Honorific Prefix: | Lieutenant Colonel |
Kazys Ališauskas | |
Birth Date: | 29 March 1898 |
Birth Place: | , Congress Poland, Russian Empire |
Death Place: | Chicago, United States |
Allegiance: | Lithuania |
Serviceyears: | 1919–1940 (Lithuanian Army) |
Rank: | Lieutenant Colonel |
Alma Mater: | War School of Kaunas Higher Officers' Courses Vytautas Magnus University |
Spouse: | Marija Triponaitė (1912–2005) |
Children: | Rimgaudas, Aldona |
Kazys Ališauskas (29 March 1898 – 16 January 1979) was a Lithuanian military officer and historian.
Kazys Ališauskas was born on 29 March 1898 in the village of [1] in Congress Poland of the Russian Empire. He graduated from the local Marijampolė Gymnasium. When the Lithuanian Wars of Independence broke out, Ališauskas joined the Lithuanian Army as a volunteer in 1919, graduating from the War School of Kaunas on 6 July 1919.[2]
After receiving the rank of karūžas (the lowest officer rank; replaced later by lieutenant), Ališauskas was assigned to the 2nd Infantry Regiment. He fought against the Red Army, Bermontian, and Polish forces. For courage displayed while fighting the Bermontians, he was awarded the Order of the Cross of Vytis, 1st degree.[3] On 3 April 1923 he was promoted to senior lieutenant.[4]
The Lithuanian Society for Military Sciences, which was established in 1923,[5] acted as a good intellectual environment for Ališauskas to publish his first historical texts and to chronicle the history of the 2nd Infantry Regiment.[6] He published two reviews outlining the basic facts of the creation of the regiment.[7] [8] In 1928, he published a review on the Battle of Giedraičiai, a battle in which the regiment fought,[9] and which became one of the most commemorated battles in interwar Lithuania.
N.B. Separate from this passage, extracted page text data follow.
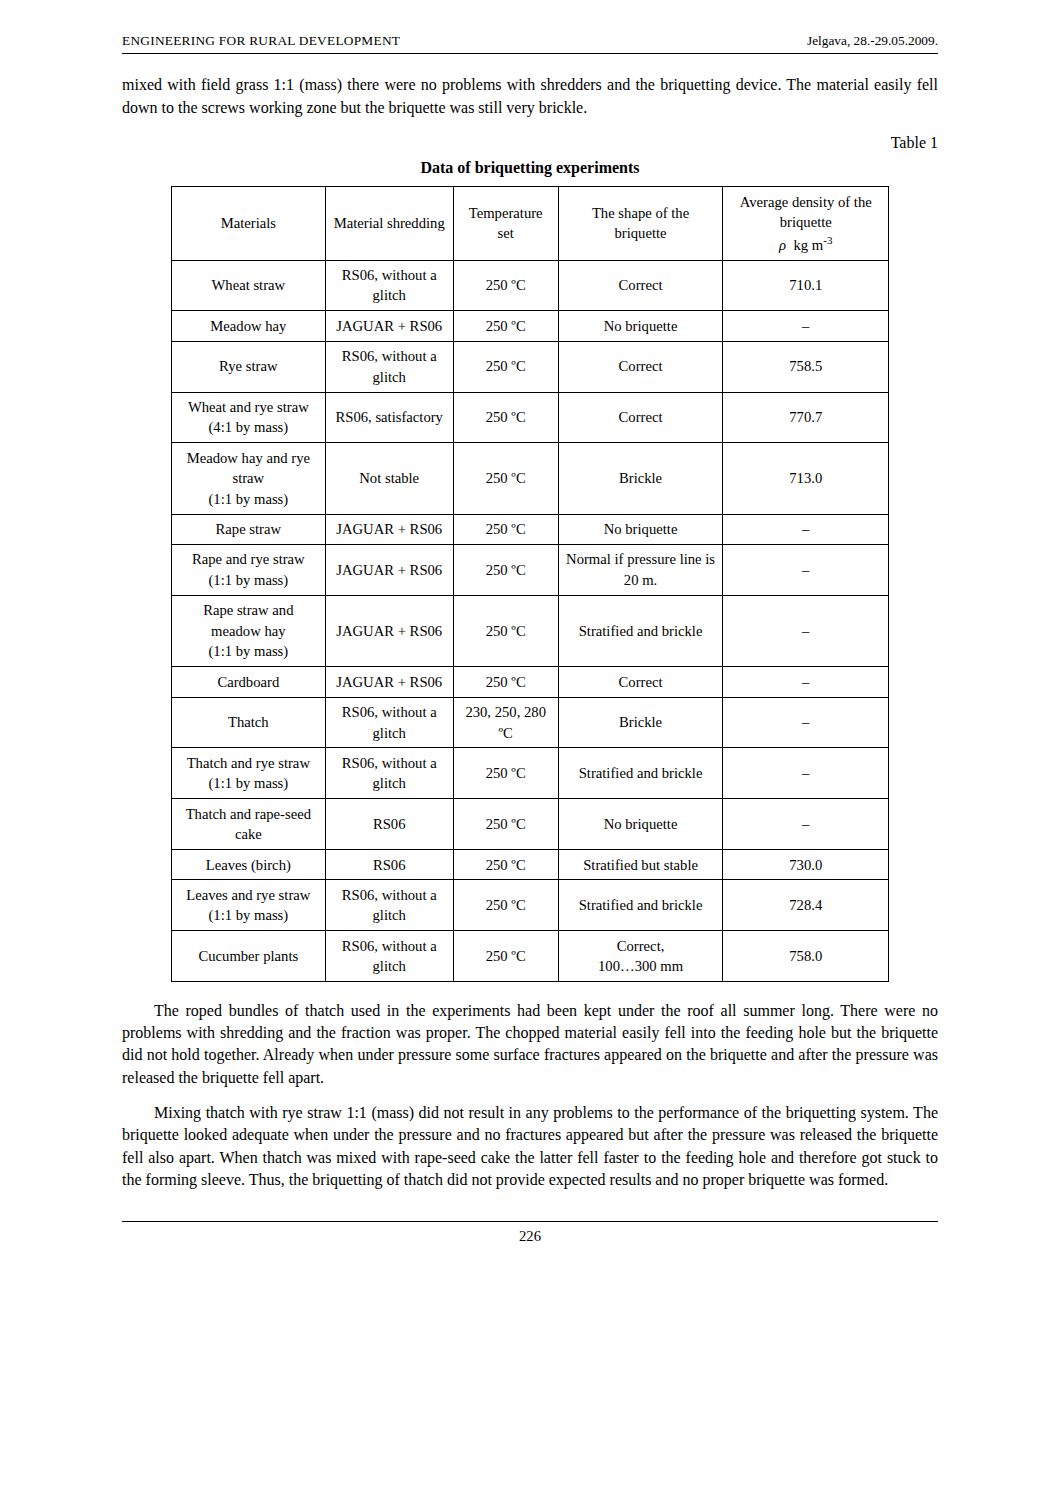ENGINEERING FOR RURAL DEVELOPMENT Jelgava, 28.-29.05.2009.
mixed with field grass 1:1 (mass) there were no problems with shredders and the briquetting device. The material easily fell down to the screws working zone but the briquette was still very brickle.
Table 1
Data of briquetting experiments
| Materials | Material shredding | Temperature set | The shape of the briquette | Average density of the briquette ρ kg m -3 |
| --- | --- | --- | --- | --- |
| Wheat straw | RS06, without a glitch | 250 ºC | Correct | 710.1 |
| Meadow hay | JAGUAR + RS06 | 250 ºC | No briquette | – |
| Rye straw | RS06, without a glitch | 250 ºC | Correct | 758.5 |
| Wheat and rye straw (4:1 by mass) | RS06, satisfactory | 250 ºC | Correct | 770.7 |
| Meadow hay and rye straw (1:1 by mass) | Not stable | 250 ºC | Brickle | 713.0 |
| Rape straw | JAGUAR + RS06 | 250 ºC | No briquette | – |
| Rape and rye straw (1:1 by mass) | JAGUAR + RS06 | 250 ºC | Normal if pressure line is 20 m. | – |
| Rape straw and meadow hay (1:1 by mass) | JAGUAR + RS06 | 250 ºC | Stratified and brickle | – |
| Cardboard | JAGUAR + RS06 | 250 ºC | Correct | – |
| Thatch | RS06, without a glitch | 230, 250, 280 ºC | Brickle | – |
| Thatch and rye straw (1:1 by mass) | RS06, without a glitch | 250 ºC | Stratified and brickle | – |
| Thatch and rape-seed cake | RS06 | 250 ºC | No briquette | – |
| Leaves (birch) | RS06 | 250 ºC | Stratified but stable | 730.0 |
| Leaves and rye straw (1:1 by mass) | RS06, without a glitch | 250 ºC | Stratified and brickle | 728.4 |
| Cucumber plants | RS06, without a glitch | 250 ºC | Correct, 100…300 mm | 758.0 |
The roped bundles of thatch used in the experiments had been kept under the roof all summer long. There were no problems with shredding and the fraction was proper. The chopped material easily fell into the feeding hole but the briquette did not hold together. Already when under pressure some surface fractures appeared on the briquette and after the pressure was released the briquette fell apart.
Mixing thatch with rye straw 1:1 (mass) did not result in any problems to the performance of the briquetting system. The briquette looked adequate when under the pressure and no fractures appeared but after the pressure was released the briquette fell also apart. When thatch was mixed with rape-seed cake the latter fell faster to the feeding hole and therefore got stuck to the forming sleeve. Thus, the briquetting of thatch did not provide expected results and no proper briquette was formed.
226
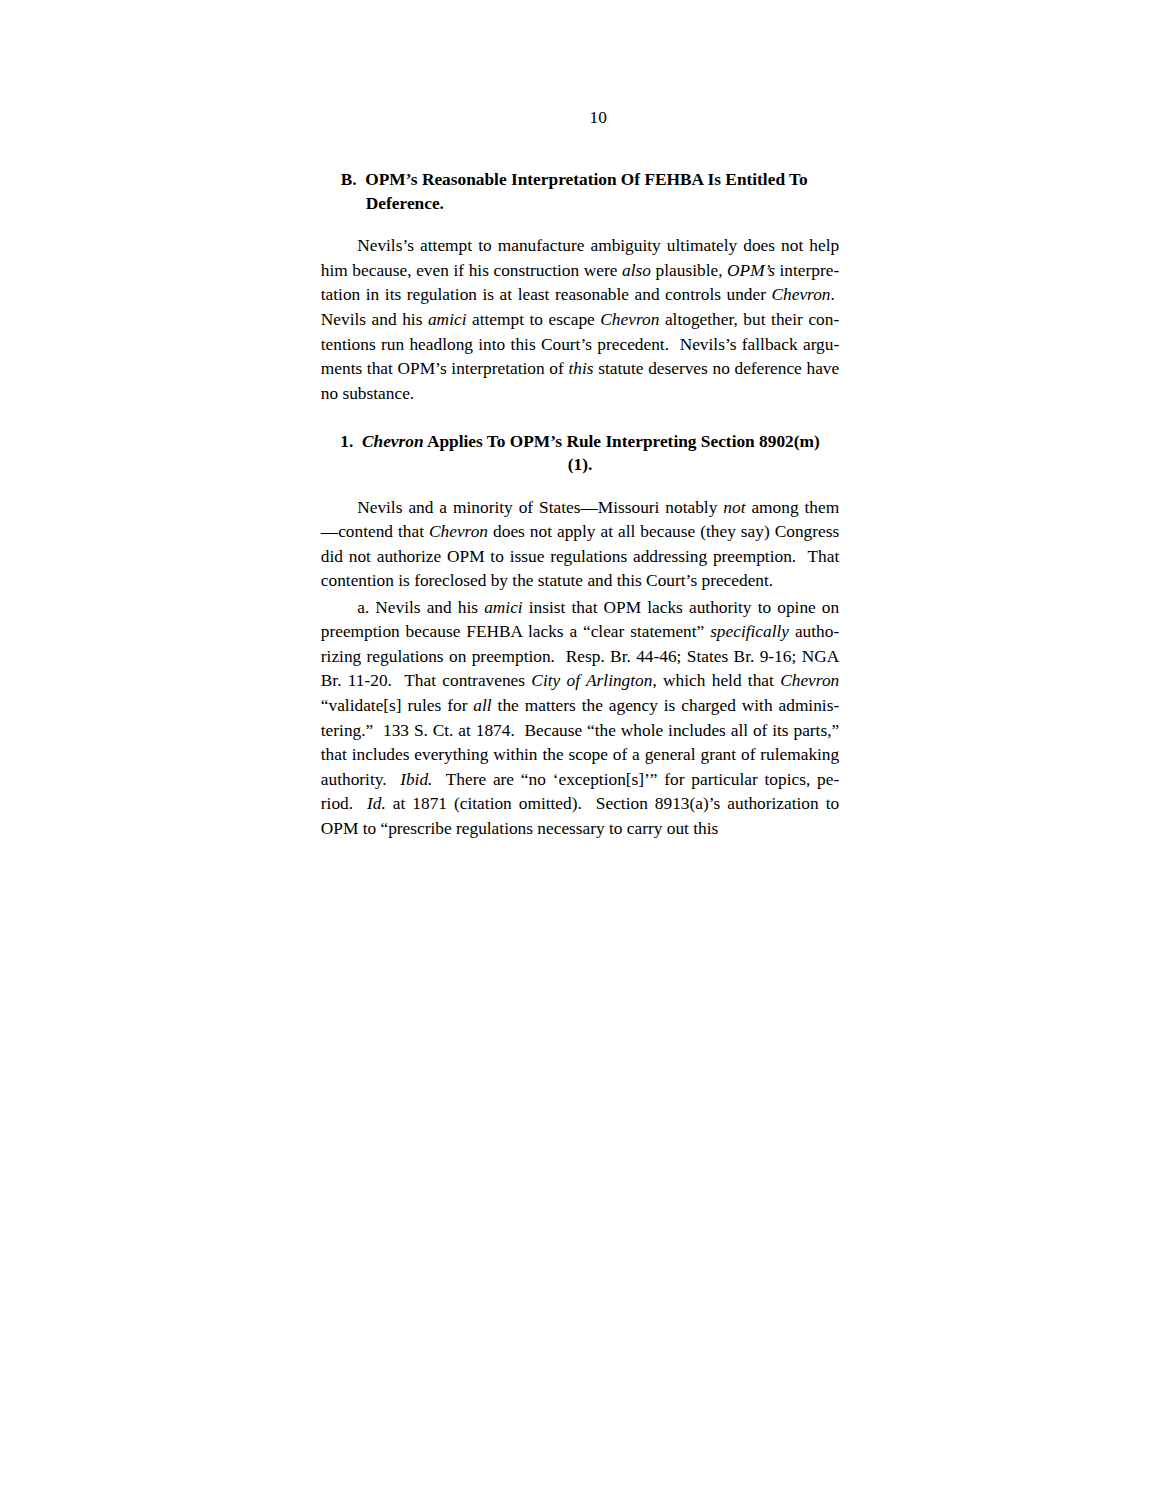10
B. OPM’s Reasonable Interpretation Of FEHBA Is Entitled To Deference.
Nevils’s attempt to manufacture ambiguity ultimately does not help him because, even if his construction were also plausible, OPM’s interpretation in its regulation is at least reasonable and controls under Chevron. Nevils and his amici attempt to escape Chevron altogether, but their contentions run headlong into this Court’s precedent. Nevils’s fallback arguments that OPM’s interpretation of this statute deserves no deference have no substance.
1. Chevron Applies To OPM’s Rule Interpreting Section 8902(m)(1).
Nevils and a minority of States—Missouri notably not among them—contend that Chevron does not apply at all because (they say) Congress did not authorize OPM to issue regulations addressing preemption. That contention is foreclosed by the statute and this Court’s precedent.
a. Nevils and his amici insist that OPM lacks authority to opine on preemption because FEHBA lacks a “clear statement” specifically authorizing regulations on preemption. Resp. Br. 44-46; States Br. 9-16; NGA Br. 11-20. That contravenes City of Arlington, which held that Chevron “validate[s] rules for all the matters the agency is charged with administering.” 133 S. Ct. at 1874. Because “the whole includes all of its parts,” that includes everything within the scope of a general grant of rulemaking authority. Ibid. There are “no ‘exception[s]’” for particular topics, period. Id. at 1871 (citation omitted). Section 8913(a)’s authorization to OPM to “prescribe regulations necessary to carry out this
Stasys Raštikis noted that Ališauskas assisted Kazys Ladiga in writing the official history of the Lithuanian Wars of Independence,[10] although the work was not realized in interwar Lithuania.
After completing the Higher Officers' Courses in 1926, Ališauskas was promoted to captain. He also graduated from the Vytautas Magnus University Faculty of Law.[11] In 1933, he graduated from the Higher Officers' Courses signal unit, and a year later graduated from machine gun courses. On 23 November 1934, he was promoted to major. On 23 November 1939, he was promoted to lieutenant colonel.
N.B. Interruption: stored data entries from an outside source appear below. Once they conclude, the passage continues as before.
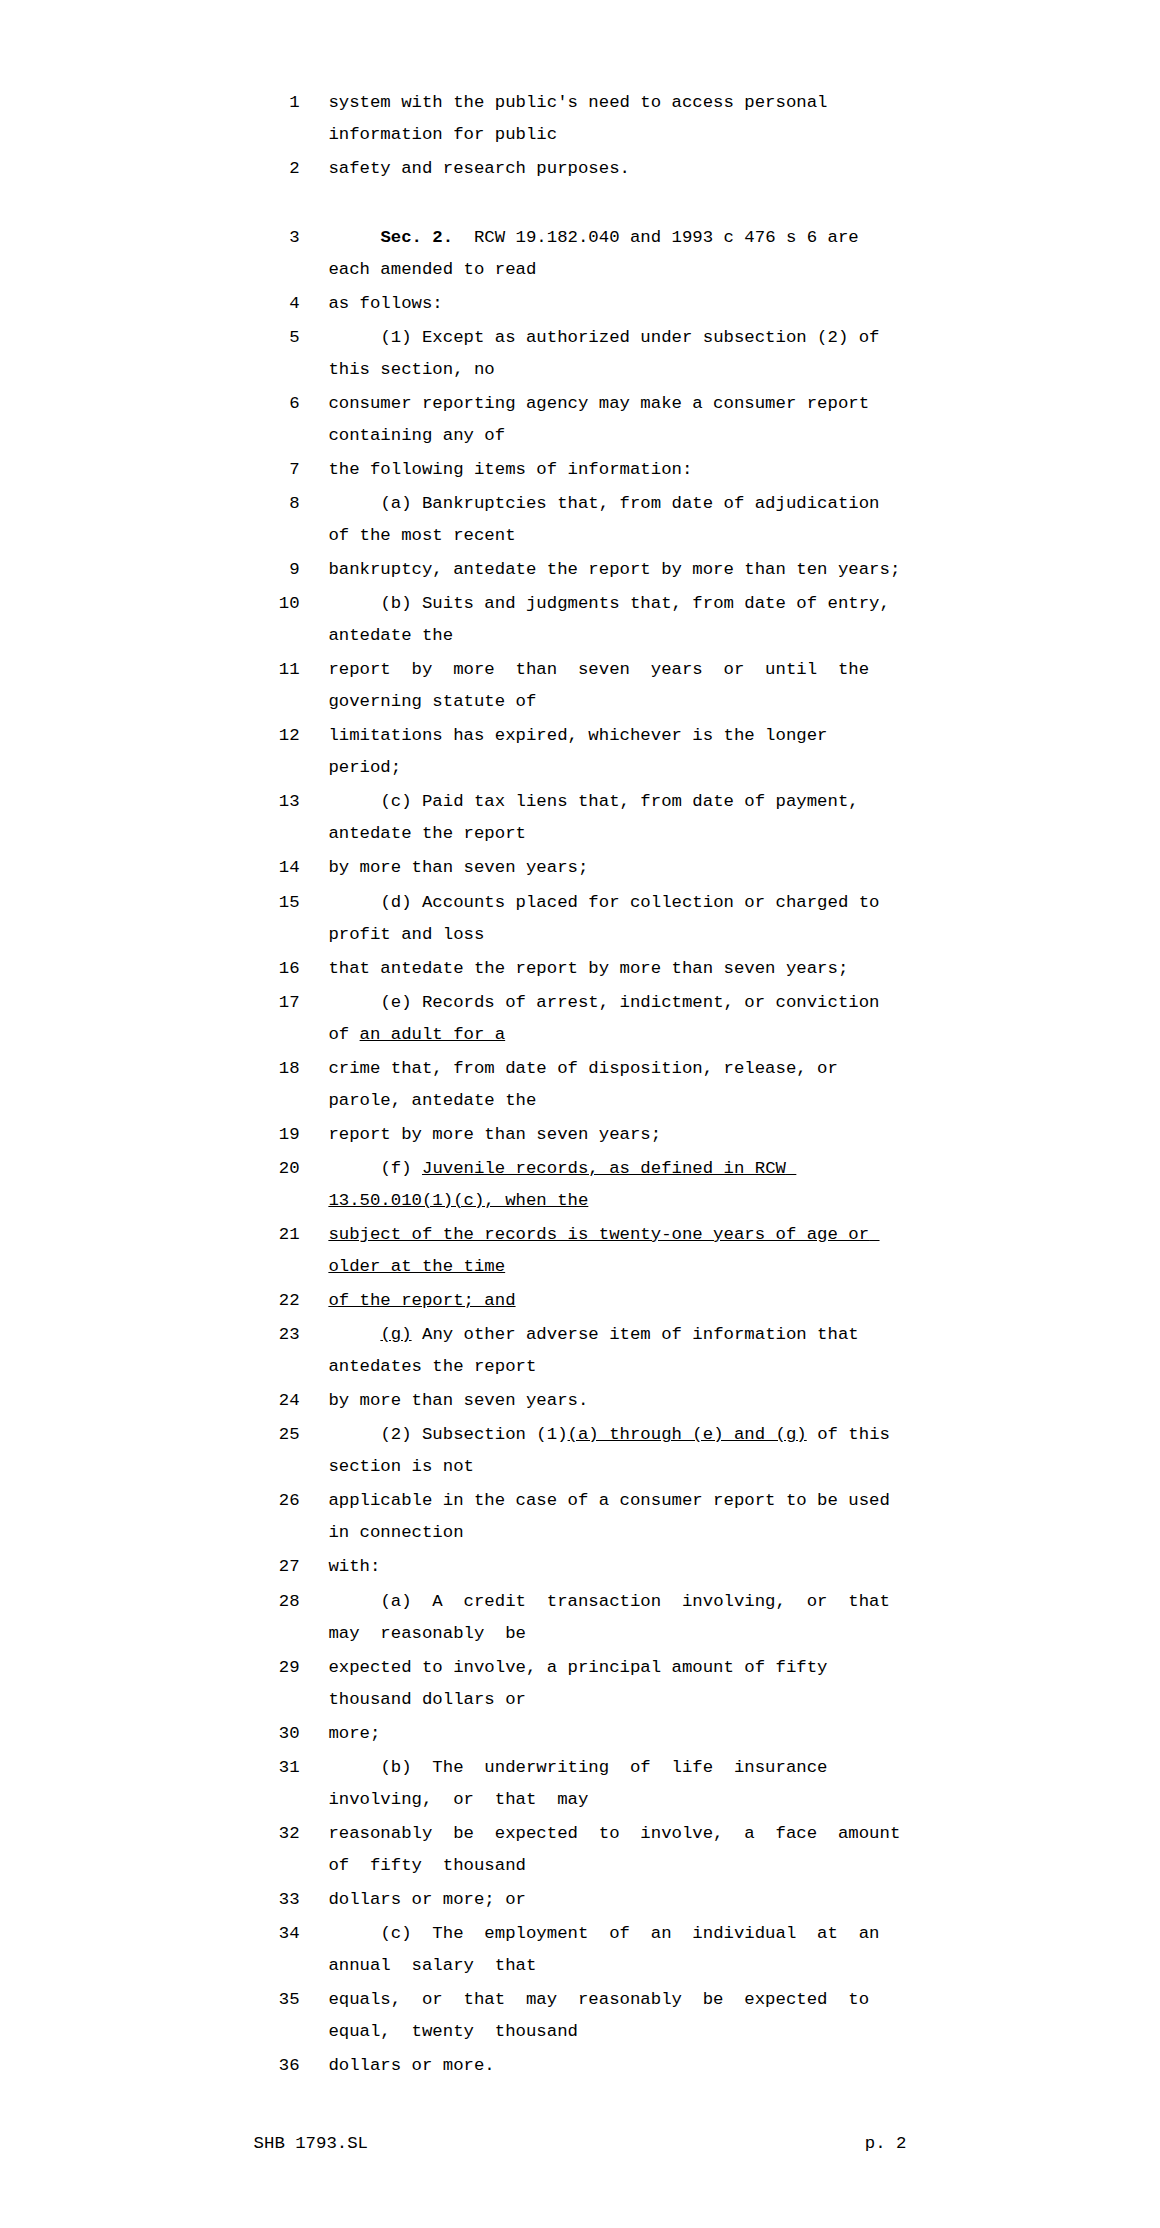| 1 | system with the public's need to access personal information for public |
| 2 | safety and research purposes. |
| 3 | Sec. 2. RCW 19.182.040 and 1993 c 476 s 6 are each amended to read |
| 4 | as follows: |
| 5 | (1) Except as authorized under subsection (2) of this section, no |
| 6 | consumer reporting agency may make a consumer report containing any of |
| 7 | the following items of information: |
| 8 | (a) Bankruptcies that, from date of adjudication of the most recent |
| 9 | bankruptcy, antedate the report by more than ten years; |
| 10 | (b) Suits and judgments that, from date of entry, antedate the |
| 11 | report by more than seven years or until the governing statute of |
| 12 | limitations has expired, whichever is the longer period; |
| 13 | (c) Paid tax liens that, from date of payment, antedate the report |
| 14 | by more than seven years; |
| 15 | (d) Accounts placed for collection or charged to profit and loss |
| 16 | that antedate the report by more than seven years; |
| 17 | (e) Records of arrest, indictment, or conviction of an adult for a |
| 18 | crime that, from date of disposition, release, or parole, antedate the |
| 19 | report by more than seven years; |
| 20 | (f) Juvenile records, as defined in RCW 13.50.010(1)(c), when the |
| 21 | subject of the records is twenty-one years of age or older at the time |
| 22 | of the report; and |
| 23 | (g) Any other adverse item of information that antedates the report |
| 24 | by more than seven years. |
| 25 | (2) Subsection (1) (a) through (e) and (g) of this section is not |
| 26 | applicable in the case of a consumer report to be used in connection |
| 27 | with: |
| 28 | (a) A credit transaction involving, or that may reasonably be |
| 29 | expected to involve, a principal amount of fifty thousand dollars or |
| 30 | more; |
| 31 | (b) The underwriting of life insurance involving, or that may |
| 32 | reasonably be expected to involve, a face amount of fifty thousand |
| 33 | dollars or more; or |
| 34 | (c) The employment of an individual at an annual salary that |
| 35 | equals, or that may reasonably be expected to equal, twenty thousand |
| 36 | dollars or more. |
SHB 1793.SL
p. 2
After the start of the Second World War, Ališauskas stayed in Lithuania. After the Soviet occupation of Lithuania in June 1940, Ališauskas was appointed the commandant of the Raseiniai district, later serving as the officer of special affairs for the General Staff of the Lithuanian Army. On 11 September 1940, Ališauskas began his service in the Red Army's Military School of Vilnius. In 1944 he and his family moved to Germany.
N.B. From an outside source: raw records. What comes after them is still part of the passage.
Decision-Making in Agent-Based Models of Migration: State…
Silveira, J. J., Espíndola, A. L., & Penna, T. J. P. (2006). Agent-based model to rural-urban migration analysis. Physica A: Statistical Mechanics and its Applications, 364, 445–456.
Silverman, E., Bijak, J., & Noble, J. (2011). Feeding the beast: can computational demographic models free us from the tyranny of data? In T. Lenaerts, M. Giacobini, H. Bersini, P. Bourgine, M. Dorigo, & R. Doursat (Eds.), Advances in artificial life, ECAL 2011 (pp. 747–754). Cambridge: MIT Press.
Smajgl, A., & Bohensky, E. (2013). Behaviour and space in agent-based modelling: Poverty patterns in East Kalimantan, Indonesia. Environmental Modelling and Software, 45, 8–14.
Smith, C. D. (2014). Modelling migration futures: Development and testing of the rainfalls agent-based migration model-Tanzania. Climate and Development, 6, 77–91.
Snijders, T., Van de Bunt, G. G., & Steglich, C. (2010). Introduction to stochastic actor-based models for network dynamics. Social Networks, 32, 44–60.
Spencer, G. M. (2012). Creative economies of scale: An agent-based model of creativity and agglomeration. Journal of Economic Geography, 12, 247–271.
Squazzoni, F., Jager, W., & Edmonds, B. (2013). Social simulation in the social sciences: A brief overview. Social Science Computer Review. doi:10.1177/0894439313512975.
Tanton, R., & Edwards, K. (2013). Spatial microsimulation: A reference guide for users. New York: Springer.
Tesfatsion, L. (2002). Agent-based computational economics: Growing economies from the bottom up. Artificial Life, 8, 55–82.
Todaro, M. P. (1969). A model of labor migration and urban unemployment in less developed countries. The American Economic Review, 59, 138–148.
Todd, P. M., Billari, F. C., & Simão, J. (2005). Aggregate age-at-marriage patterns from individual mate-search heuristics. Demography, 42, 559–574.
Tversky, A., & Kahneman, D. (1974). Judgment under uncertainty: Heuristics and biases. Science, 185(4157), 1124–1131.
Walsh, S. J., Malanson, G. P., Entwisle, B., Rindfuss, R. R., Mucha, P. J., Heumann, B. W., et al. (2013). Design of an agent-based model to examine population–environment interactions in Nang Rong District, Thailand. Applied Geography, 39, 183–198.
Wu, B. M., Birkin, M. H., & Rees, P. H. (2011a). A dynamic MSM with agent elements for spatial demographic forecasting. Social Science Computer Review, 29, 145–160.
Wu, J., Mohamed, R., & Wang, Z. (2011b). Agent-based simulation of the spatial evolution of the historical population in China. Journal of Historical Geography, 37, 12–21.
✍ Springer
From 1949 they lived in Chicago.[12] Throughout his publishing career, Ališauskas worked full-time at a factory during his stay in the United States.[13] In the United States, Ališauskas was part of the Ramovė group, a Lithuanian veterans' organization established in 1950 in Chicago. Ališauskas had prepared a historical overview of the Soviet occupation of Lithuania, which the Kersten Committee had deemed as a crime committed by the Soviet Union in the context of international law in 1953. Ališauskas's overview became the basis for a similar type of document prepared by the committee.[14] As an émigré, Ališauskas worked on the Lithuanian Boston Encyclopedia's warfare chapter and wrote a book about the Lithuanian Wars of Independence, the latter being commissioned by Ramovė to be done by 1968 by a group of veteran officers. However, internal disagreements and deaths within the group prevented any significant progress on the book, with Ališauskas being the only one who completed a part of the planned book earlier than the deadline and who focused on other fronts while other officers focused exclusively on battles with the Polish. Ališauskas published the book without permission from Ramovė, which got him into conflict with the group that was later resolved. In 1959 Ališauskas received an award as the best author of the magazine Karys.[15] From 1959 to 1972, Ališauskas wrote numerous articles about Lithuanian engagements with the Bermontians, Poles and Bolsheviks.[16] In 1971, he also published an article on the Lithuania National Battalion in Siberia in 1917.[17]
Ališauskas died on 16 January 1979 in Chicago.